Metastatic spinal cord compression:
BMJ 2016; (Published 19 May 2016)
What you need to know
Metastatic spinal cord compression is an oncological emergency and may be the first presentation of a cancer
Magnetic resonance imaging of the whole spine is the investigation of choice
Offer corticosteroids and analgesia and consider spinal stability while the patient is assessed
Timely referral for neurosurgery or radiotherapy, or both, provides better outcomes longer term, but palliative care is the treatment of choice for some patients
Between five and 10 in every 200 patients with terminal cancer will have metastatic spinal cord compression (MSCC) within their last two years of life. It is an oncological emergency.

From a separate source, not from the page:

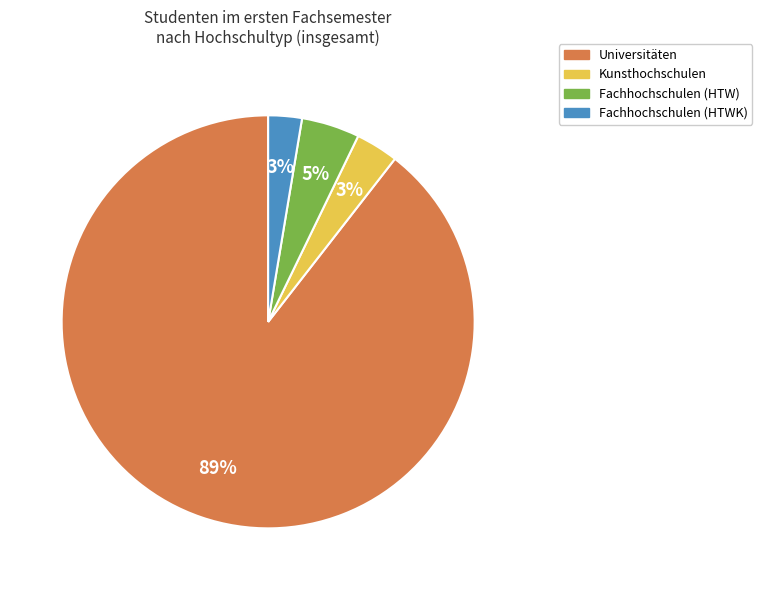

To the nearest percent, what is the average slice percentage?

25%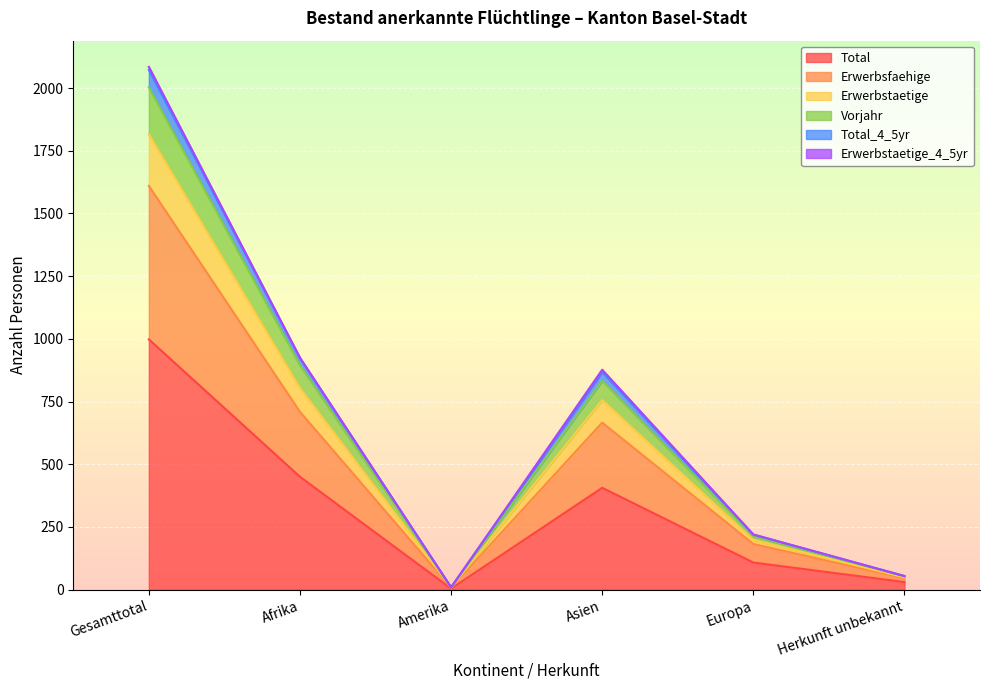

What is the minimum value for Vorjahr?

9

MSCC is caused by compression of the dural sac and its contents (spinal cord or cauda equina) by an extradural or intradural mass, and it leads to irreversible neurological damage such as paraplegia or tetraplegia depending on the level of the lesion.
Extradural masses are the more common.
Haematogenous spread with bony metastasis to the vertebral spine causes collapse and compression, accounting for over 85% of MSCC. However, local tumour extension into the spinal cord and deposition of tumour cells directly within the spinal cord from a distant tumour are two other recognised mechanisms.
Early diagnosis and treatment are essential to prevent permanent neurological damage, so early recognition by non-specialists coupled with rapid referral pathways and treatment are required.